GitHub takes measures to ensure that we have redundancy in our system for various disaster scenarios. We have been working on building redundancy to an earlier single point of failure in our network architecture at a second Internet edge facility. This second Internet edge facility was completed in January and has been actively routing production traffic since then. Today we were performing a live failover test to validate that we could in fact use this second Internet edge facility if the primary were to fail. Unfortunately, during this failover we inadvertently caused a production outage.

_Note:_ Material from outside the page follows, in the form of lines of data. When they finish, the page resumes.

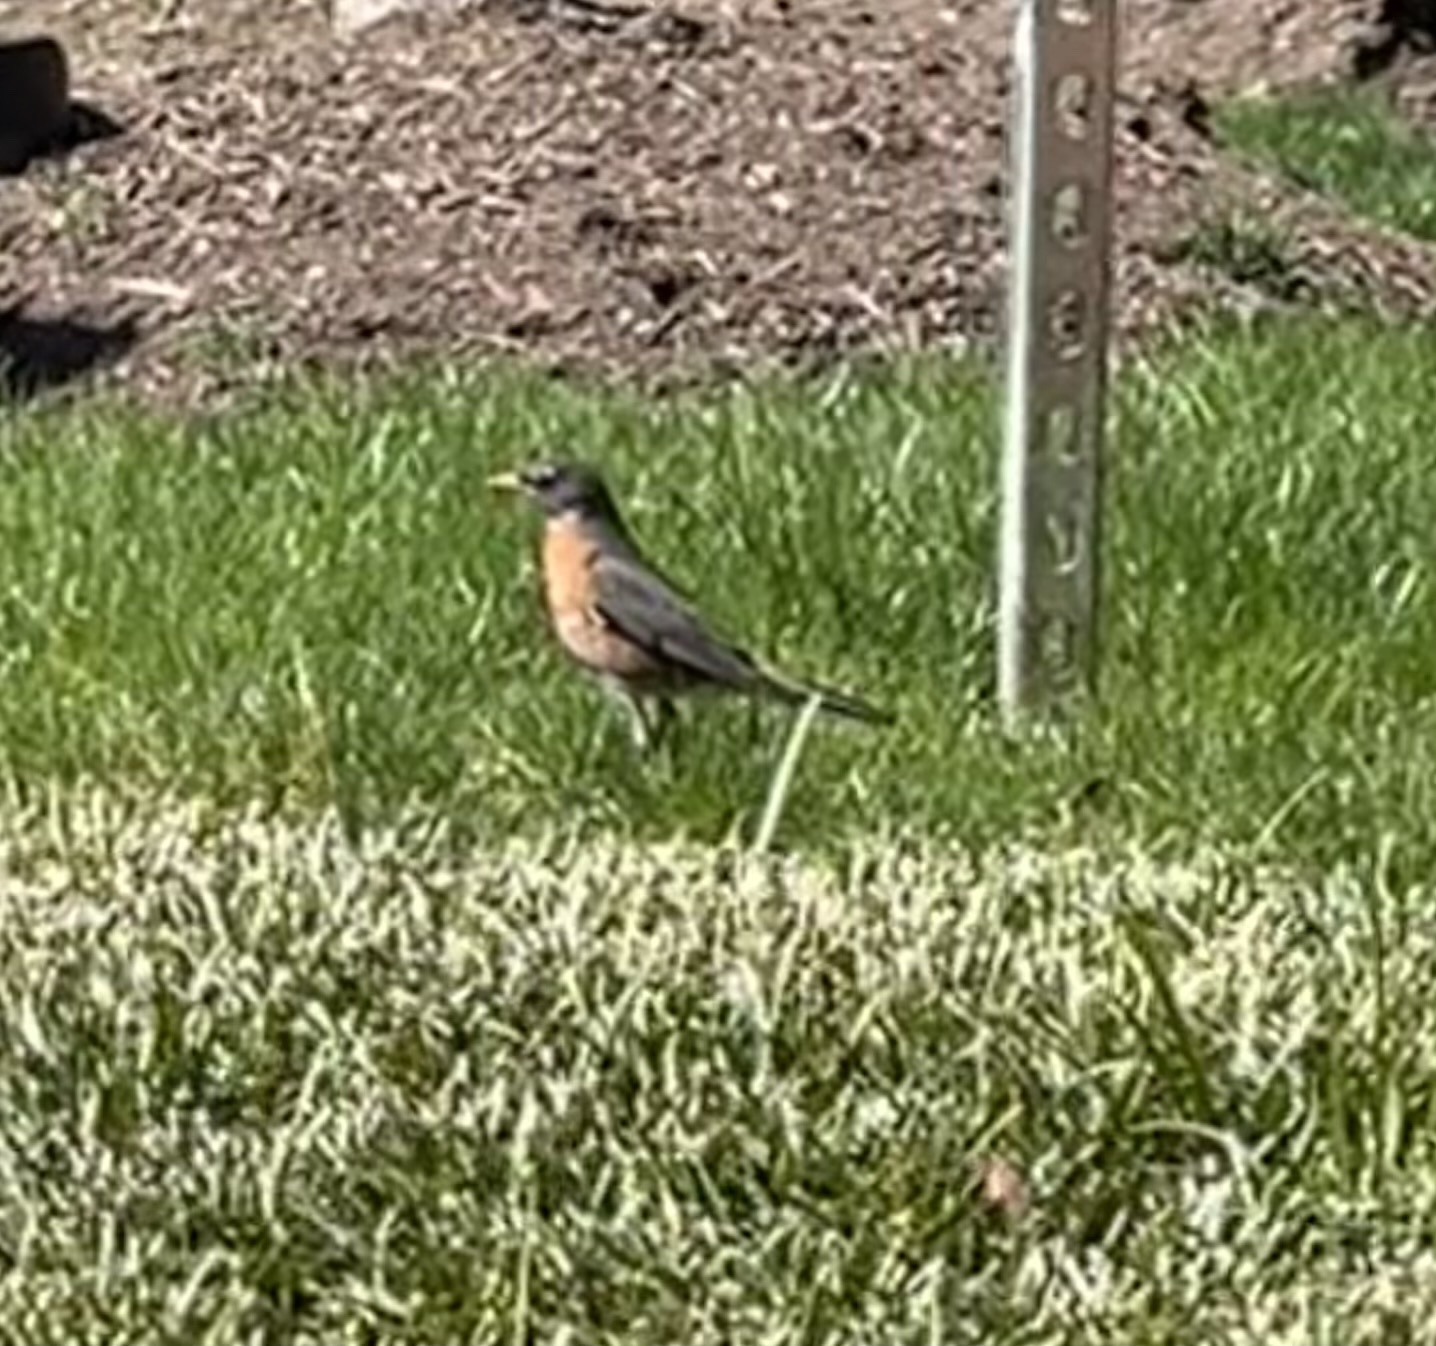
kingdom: Animalia
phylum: Chordata
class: Aves
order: Passeriformes
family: Turdidae
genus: Turdus
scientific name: Turdus migratorius
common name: American robin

During the test we exposed that the secondary site had a network pathing configuration issue that prevented it from properly functioning as the primary facility. This caused issues with Internet connectivity to GitHub, ultimately resulting in an outage. We were immediately notified of the issue in our monitoring and alerting. Within two minutes of being alerted we reverted the change and brought the primary facility back online. Once online it took time for traffic to be rebalanced and for our border routers to reconverge restoring public connectivity to affected GitHub systems.

This failover test helped expose the configuration issue, and we are addressing the gaps in both configuration and our failover testing which will help make GitHub more resilient. We recognize the severity of this outage and apologize for the impact it has to our customers.
Posted Jun 29, 2023 - 18:36 UTC
Update
We have recovered and are operating normally
Posted Jun 29, 2023 - 18:35 UTC
Update
The root cause has been mitigated and most services have fully recovered. We are still monitoring for full recovery.
Posted Jun 29, 2023 - 18:33 UTC
Update
We are continuing to investigate this issue.
Posted Jun 29, 2023 - 18:22 UTC
Update
We are continuing to see recovery and are continuing to monitor as recovery continues.
Posted Jun 29, 2023 - 18:20 UTC
Update
We are starting to see recovery and are continuing to monitor as we mitigate.
Posted Jun 29, 2023 - 18:12 UTC
Update
We have identified the root cause of the outage and are working toward mitigation
Posted Jun 29, 2023 - 18:02 UTC
Investigating
We are currently experiencing an outage of GitHub products and are investigating.
Posted Jun 29, 2023 - 17:52 UTC
This incident affected: Git Operations, Webhooks, API Requests, Issues, Pull Requests, Actions, Packages, Pages, Codespaces, and Copilot.